O didatismo da fala do
protagonista dispensa qualquer comentário mais elaborado. É esta outra
característica essencial desse romance que, repetimos, segue muito de perto certa
cartilha do romance social. E porque tocamos nela, vale reparar o que para uma
parte dos leitores pode soar como uma fragilidade da prosa de Jacques Roumain; essa
didática da expressão, claro, é essencial para que se opere as esperadas
transformações ideológicas em personagens aplainadas pelo rigor da vida feita
da força, do trabalho e fixada pelos credos místicos, quase sempre simplistas
porque concebidos das faculdades imediatas do pensamento, logo, é um recurso do
qual o escritor se vê incapaz de desfazê-lo, sob pena de sabotar o valor da
verossimilhança.
Agora, o que se coloca como questionável
é a profunda identificação assumida entre o narrador e suas personagens. Isso o
faz recair nas limitações opositoras entre bem e mal, por exemplo, e a sempre
incorrer no tratamento de salvaguarda daqueles com os quais toma
partido. A narrativa de Senhores do orvalho segue tão de perto os dramas
das suas personagens que o narrador em terceira pessoa flutua proposital e constantemente
para a primeira deixando-se penetrar pelas vozes de seus atores. Bem executada,
é o caso aqui, essa variante agrega valor àqueles elementos que fazem desse, um
romance moderno.

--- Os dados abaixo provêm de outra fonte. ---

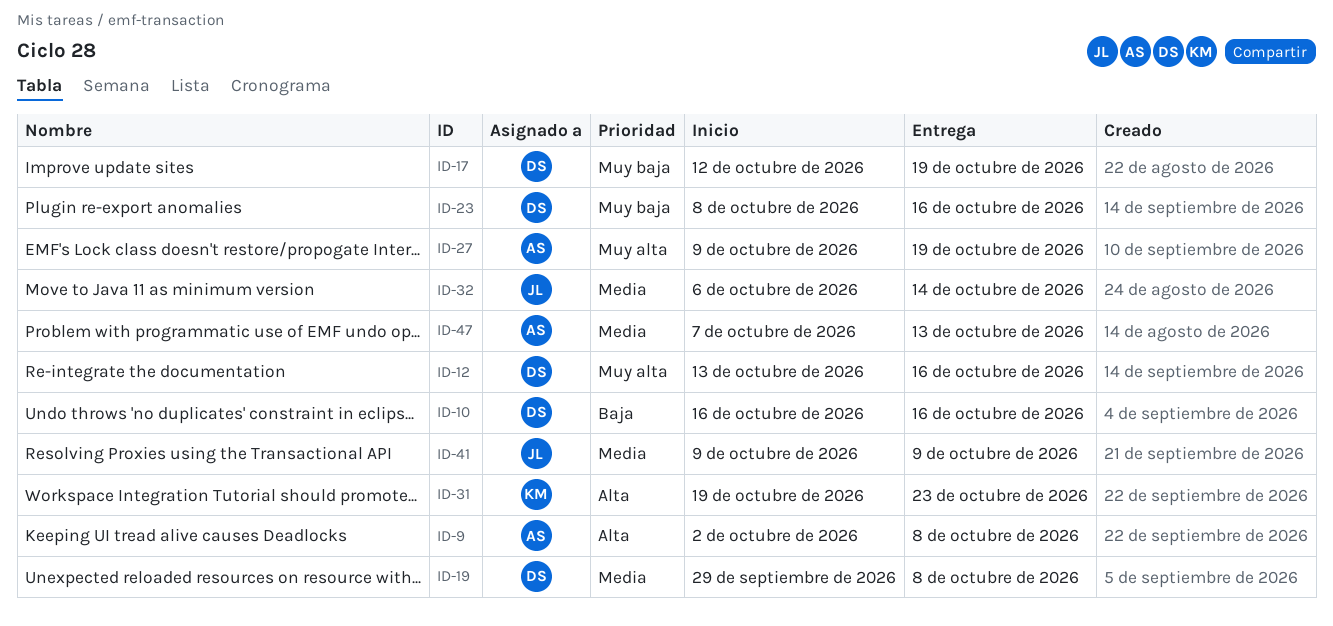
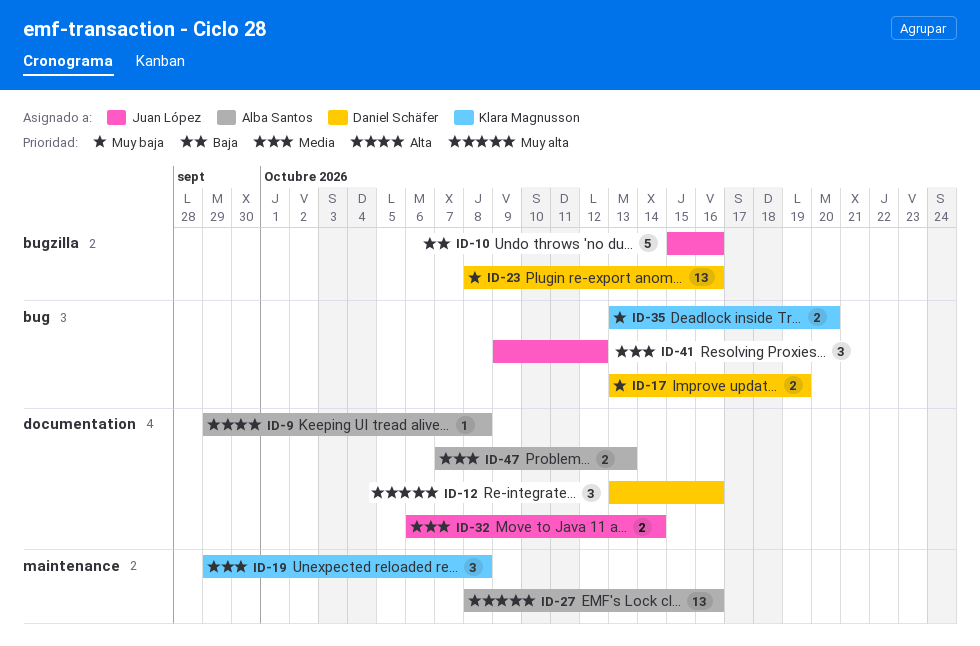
ID-9, start: Oct 2 -> Sep 29
ID-10, owner: Daniel Schäfer -> Juan López
ID-10, start: Oct 16 -> Oct 15
ID-17, start: Oct 12 -> Oct 13
ID-19, owner: Daniel Schäfer -> Klara Magnusson
ID-27, start: Oct 9 -> Oct 8
ID-27, due: Oct 19 -> Oct 16
ID-31: present -> none
ID-35: none -> present
ID-41, due: Oct 9 -> Oct 12

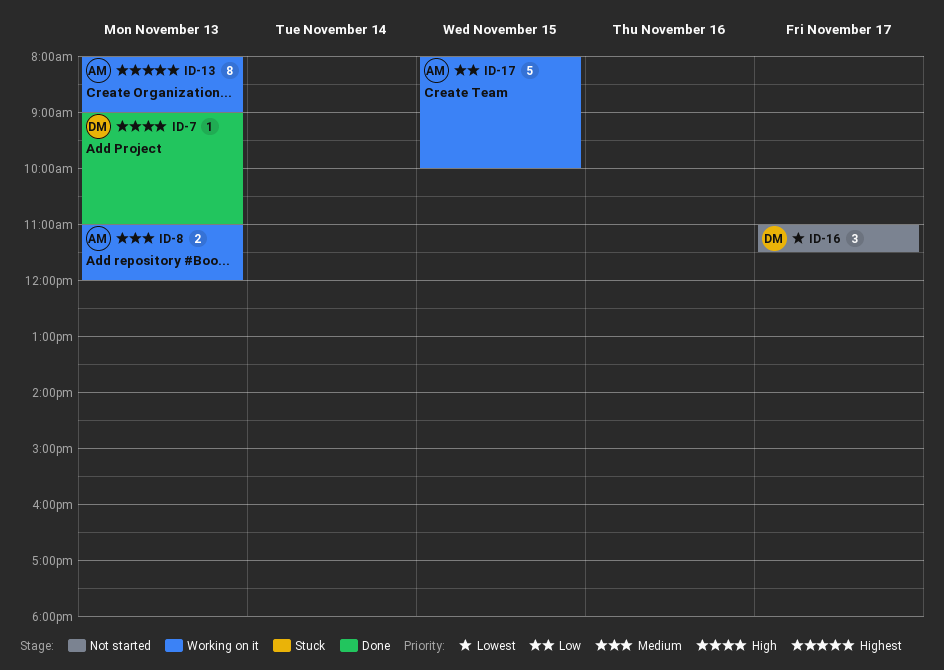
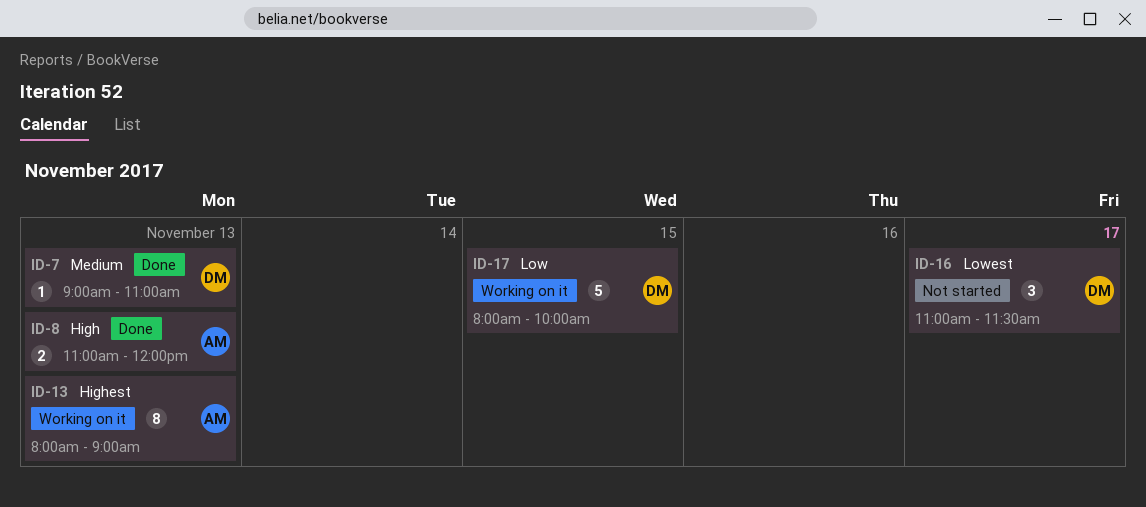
ID-7, priority: High -> Medium
ID-8, status: Working on it -> Done
ID-8, priority: Medium -> High
ID-17, owner: AM -> DM

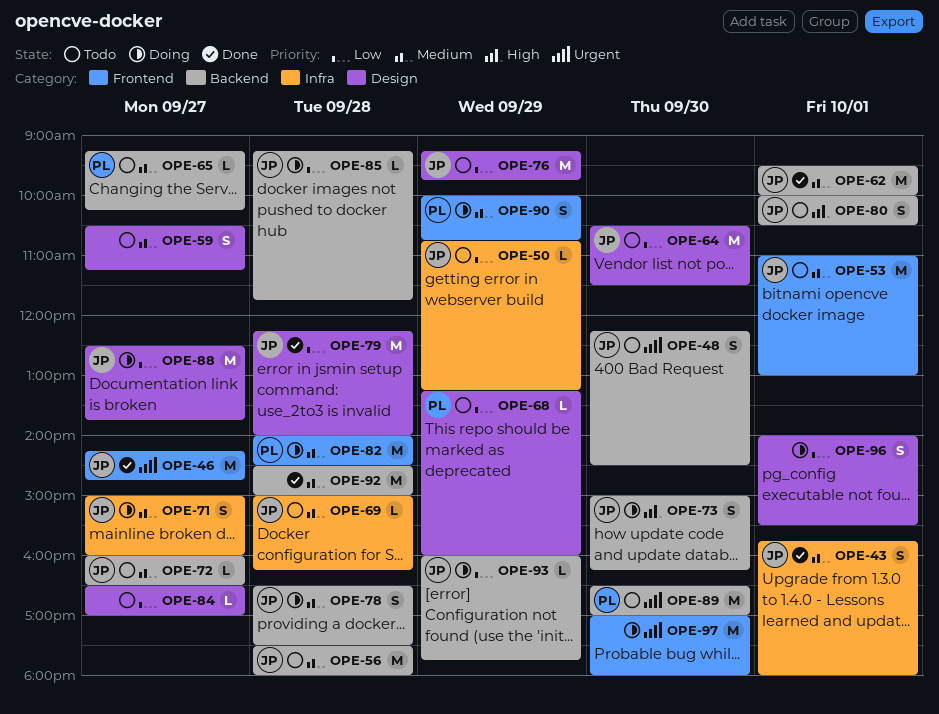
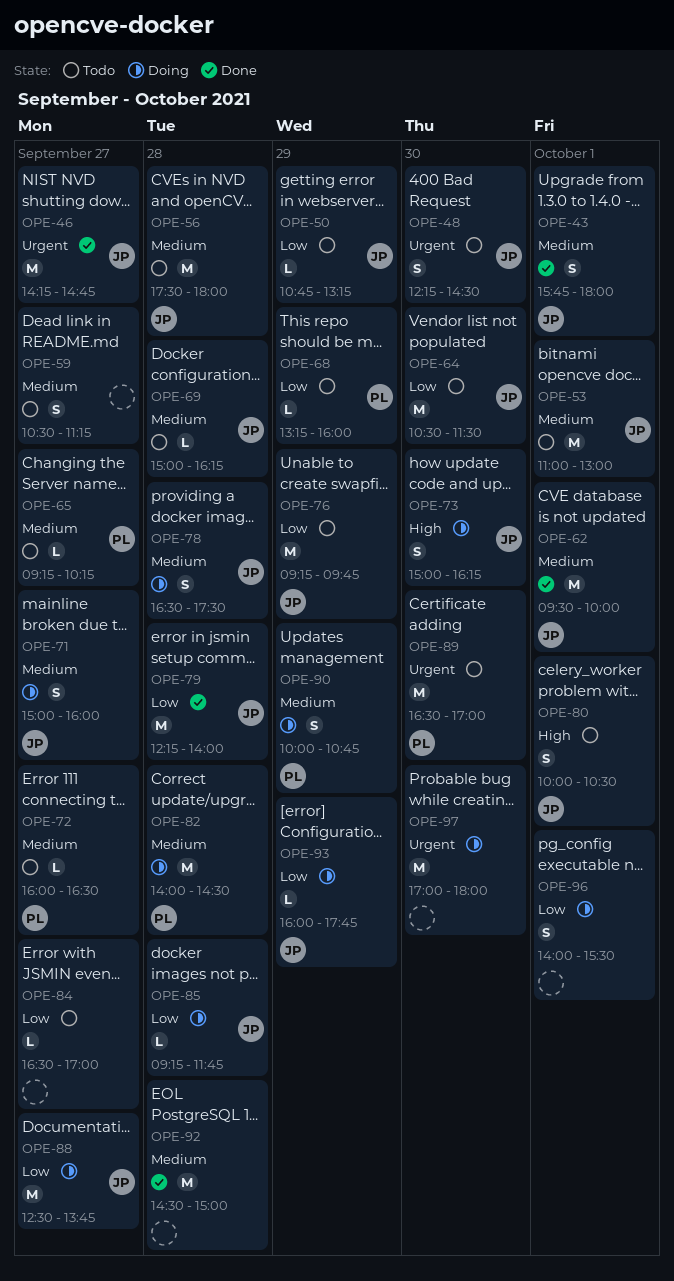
OPE-72, owner: JP -> PL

Mas, a pura identificação, torna-se um incômodo porque aposta ―
algo que nunca um escritor deve cometer ― na ingenuidade do leitor.
Agora, esse romance não apenas documenta
o instante já vencido da história da utopia. Em tempos de investidas
opressoras, que nunca deixaram de existir, é importante que possamos, mesmo
pela ficção, restabelecer a certeza sobre a variável dos poderes. Outra coisa indispensável,
a utopia deve sempre nos impulsionar para fora do sonho. E agora que sabemos da
ausência de seu lugar ― toda vez que dele nos aproximamos, como uma miragem, ela
se move ―
é fundamental entender que a vida se é feita de luta, sem isso a vida não tem
gosto, a vida não tem sentido.
― No começo do mundo, você quer dizer. Porque no começo dos começos havia uma mulher e um homem, como você e eu; aos pés deles corria a primeira fonte e a mulher e o homem entraram na fonte e se banharam na vida.